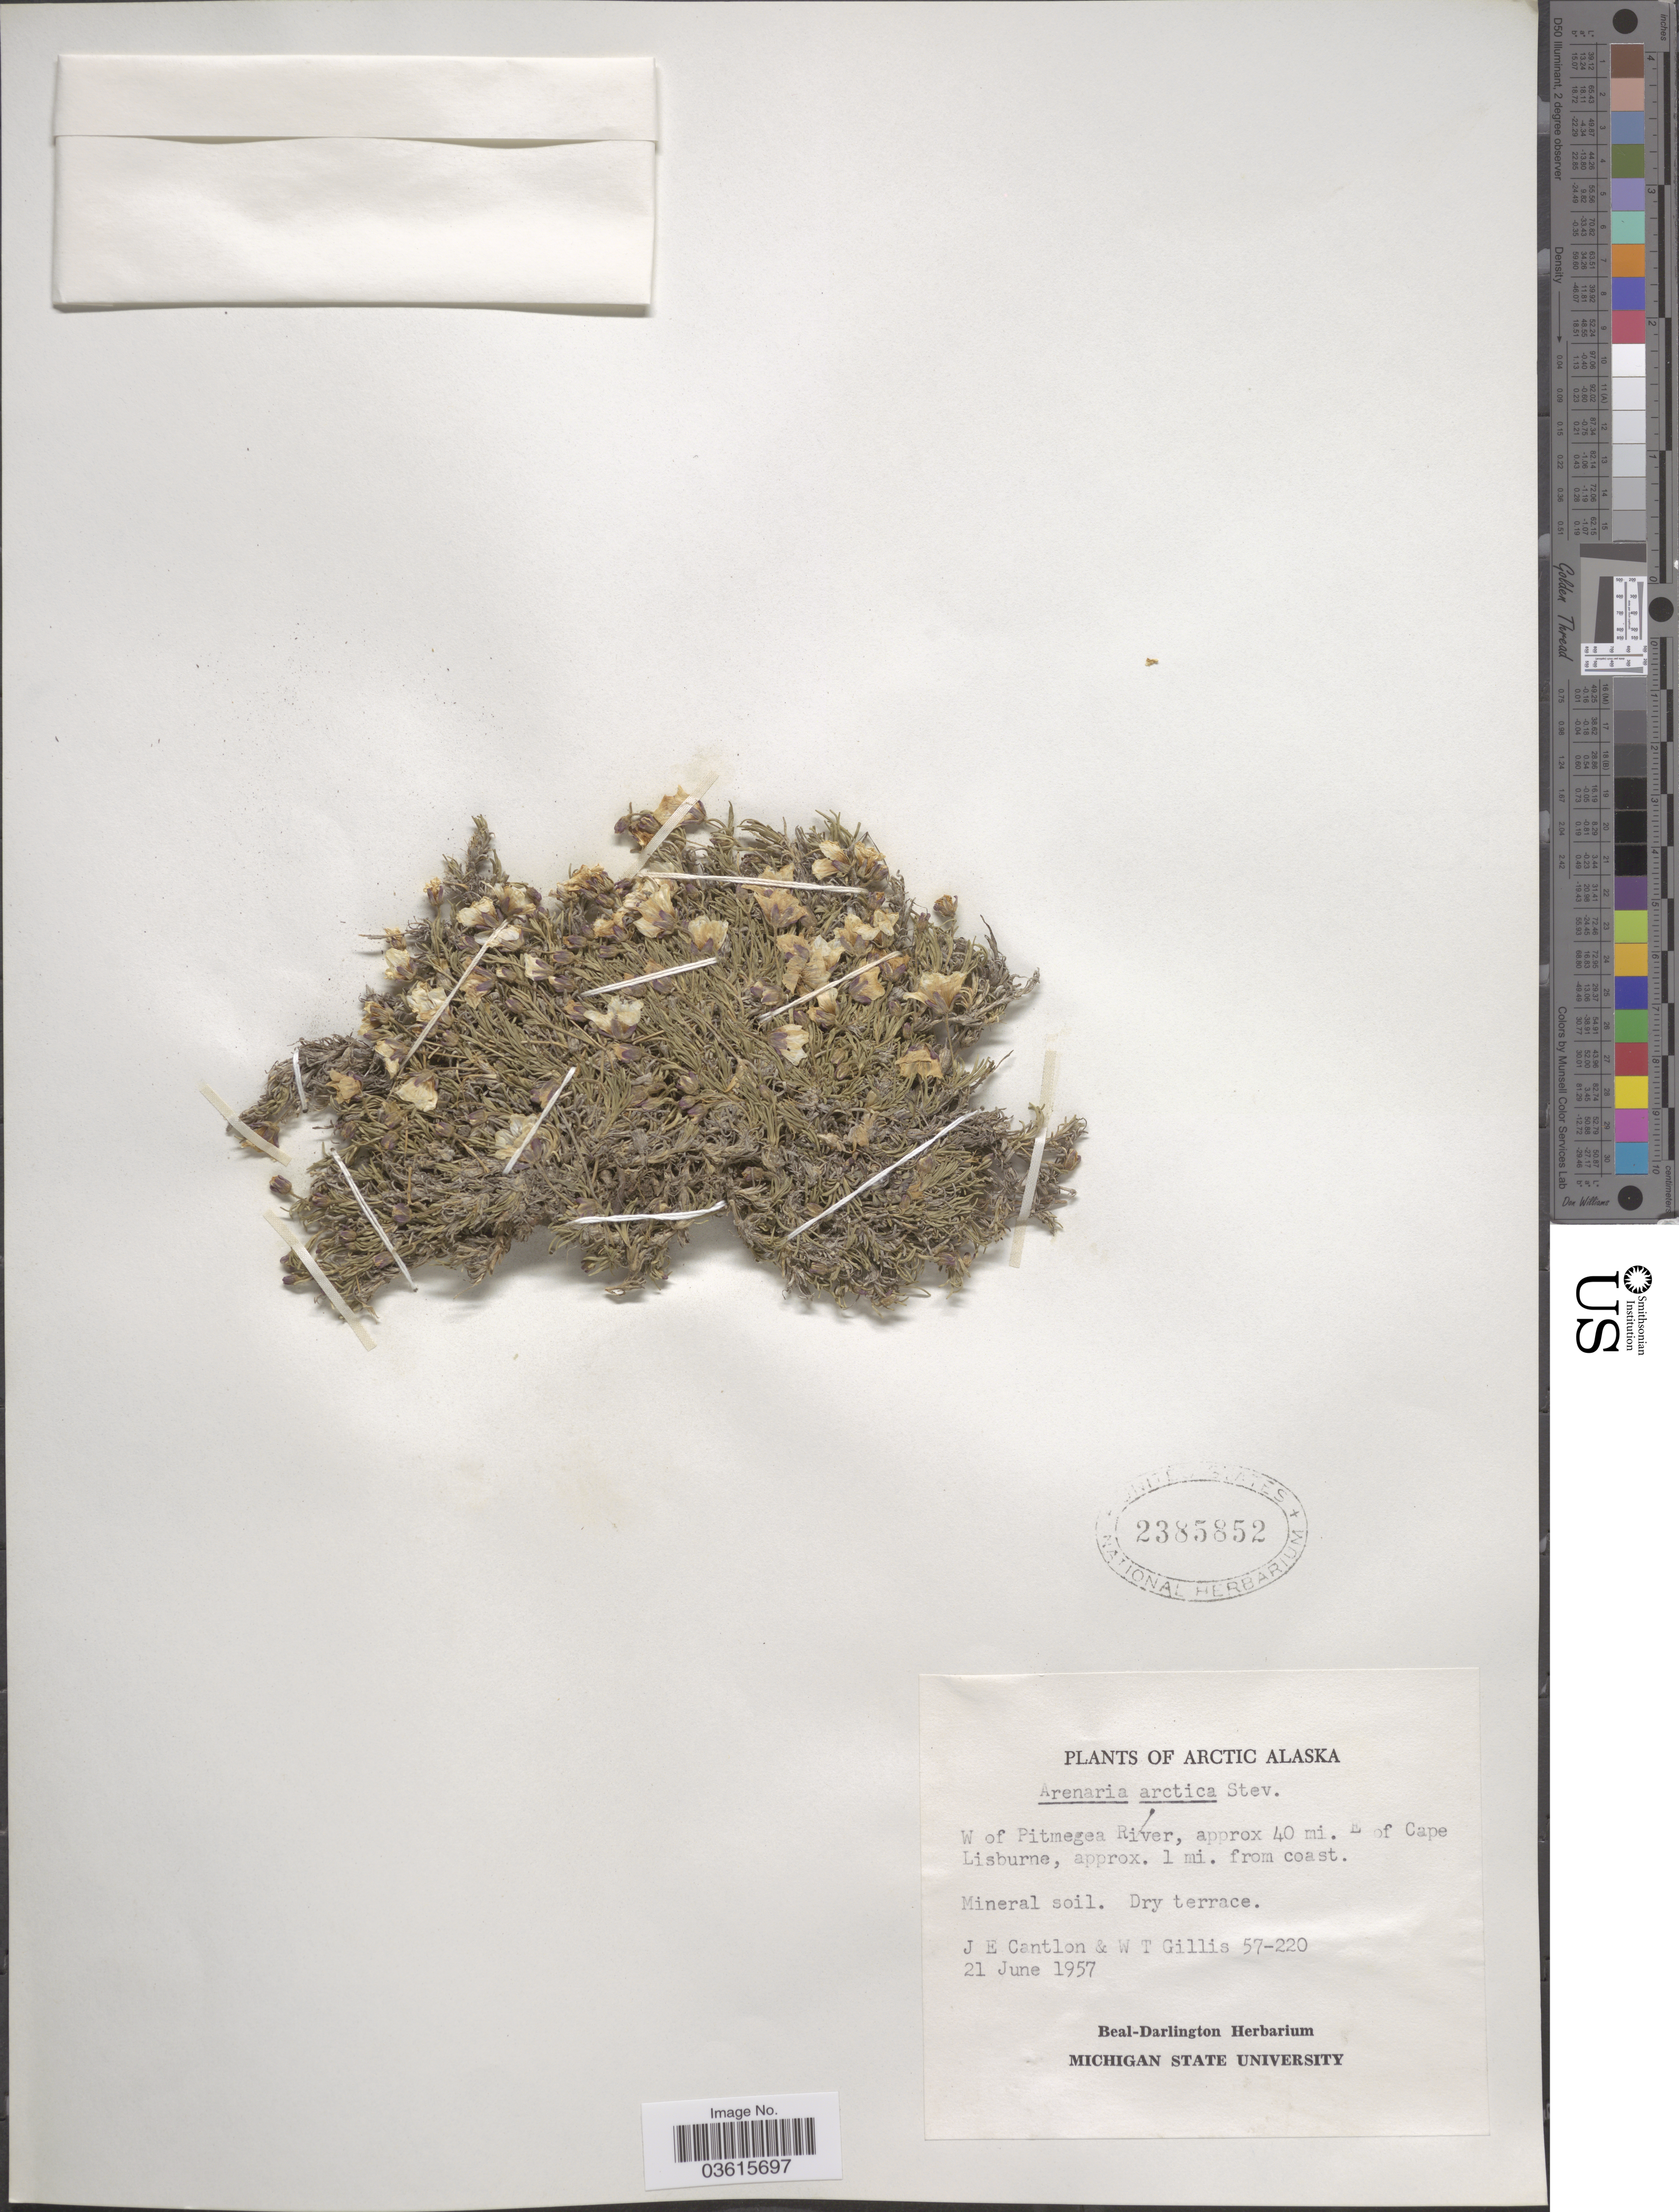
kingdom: Plantae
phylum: Tracheophyta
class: Magnoliopsida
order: Caryophyllales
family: Caryophyllaceae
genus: Cherleria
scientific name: Cherleria arctica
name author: (Steven ex Ser.) A.J. Moore & Dillenb.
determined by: Strong, Mark T., (BOT), Smithsonian Institution - National Museum of Natural History (UNITED STATES)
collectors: J. Cantlon & W. T. Gillis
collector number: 57-220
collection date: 1957-06-21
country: United States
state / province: Alaska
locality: Arctic Alaska. W of Pitmegea River, approx 40 mi. E of Cape Lisburne, approx. 1 mi. from coast.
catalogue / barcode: US 2385852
========================
> **PROBLEM TO WORK ON**
Put every line of the listing above into a Markdown table with the columns "Row" and "Entry", numbering the rows and leaving out blank lines and the picture.

> **ANSWER TO THE PROBLEM**
| Row | Entry |
|---|---|
| 1 | kingdom: Plantae |
| 2 | phylum: Tracheophyta |
| 3 | class: Magnoliopsida |
| 4 | order: Caryophyllales |
| 5 | family: Caryophyllaceae |
| 6 | genus: Cherleria |
| 7 | scientific name: Cherleria arctica |
| 8 | name author: (Steven ex Ser.) A.J. Moore & Dillenb. |
| 9 | determined by: Strong, Mark T., (BOT), Smithsonian Institution - National Museum of Natural History (UNITED STATES) |
| 10 | collectors: J. Cantlon & W. T. Gillis |
| 11 | collector number: 57-220 |
| 12 | collection date: 1957-06-21 |
| 13 | country: United States |
| 14 | state / province: Alaska |
| 15 | locality: Arctic Alaska. W of Pitmegea River, approx 40 mi. E of Cape Lisburne, approx. 1 mi. from coast. |
| 16 | catalogue / barcode: US 2385852 |